The Killarney park is huge so it’s probably wise to drive there. You can find parking lots at the major attractions that are free. If you would like to try a more traditional form of transportation they have Killarney jaunting cars, a type of horse-drawn carriage, that you can hire to take you around.
Where to Stay Close to Killarney National Park
We stayed at the Carrilgea House, which is a charming bed and breakfast conveniently located right across the street from the park. One morning before breakfast, we walked over to one of the Killarney lakes and enjoyed the sunrise. It was definitely worth getting up early for! Our breakfast was lovely too. The first course was oatmeal and the second course was a full Irish breakfast. It’s a delicious introduction to traditional Irish food!
Click here for more information about the Carrilgea House as they do sell out especially during peak season. Check out this list of for more places to stay near Killarney National Park.
If you are traveling as a couple, you might also like these romantic getaways in Ireland.
Things to Do in Killarney National Park
Ireland’s Killarney National Park is perfect for both nature and history lovers. Nature lovers will enjoy the mountains, lakes, trails, and even a waterfall. For those interested in history, there is Muckross House, Ross Castle, and the ruins of Muckross Abbey.
Muckross House Killarney
The main attraction in the Killarney National Park is Muckross House, a 19th-century Victorian mansion now owned by the state. During our visit, the Muckross House was undergoing renovations, so parts of the outside of the house was covered in scaffolding and some of the gardens were closed off.

Data items:
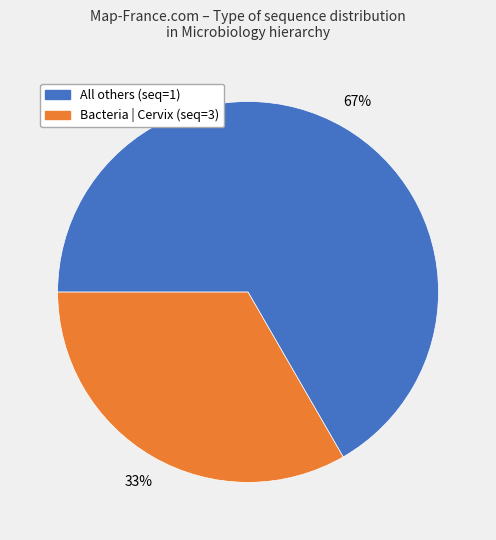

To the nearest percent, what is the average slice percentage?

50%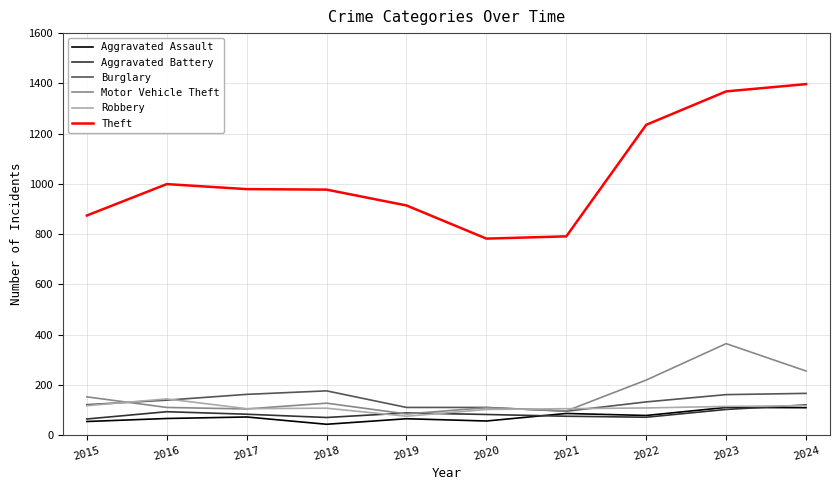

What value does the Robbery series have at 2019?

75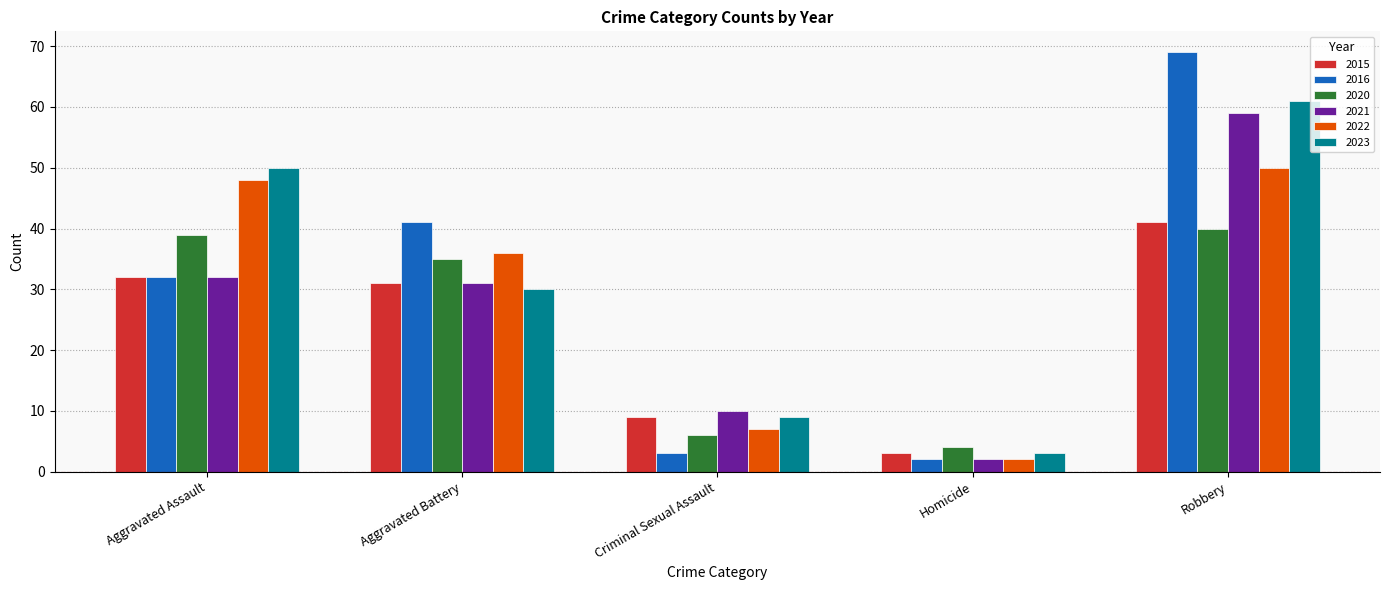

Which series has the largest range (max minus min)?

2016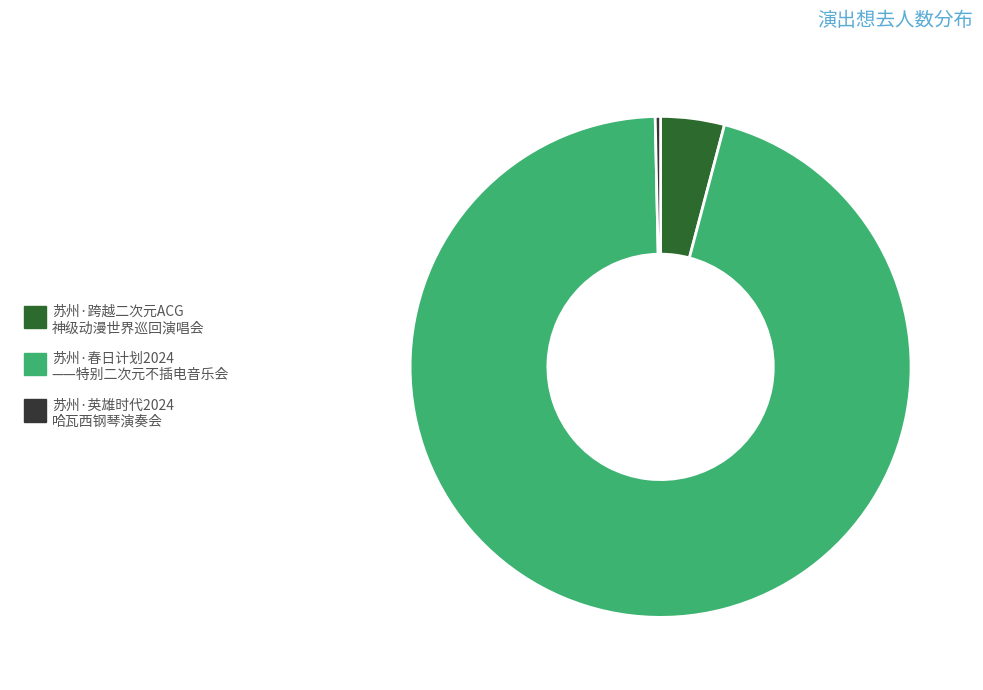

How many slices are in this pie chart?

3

Task instructions ::
A: In the Killarney National Park excerpt, what was the first course of breakfast at the Carrilgea House?
B: Which natural features does the Killarney National Park excerpt say nature lovers will enjoy?

Answers for this exercise ::
A: Oatmeal

B: Mountains, lakes, trails, and a waterfall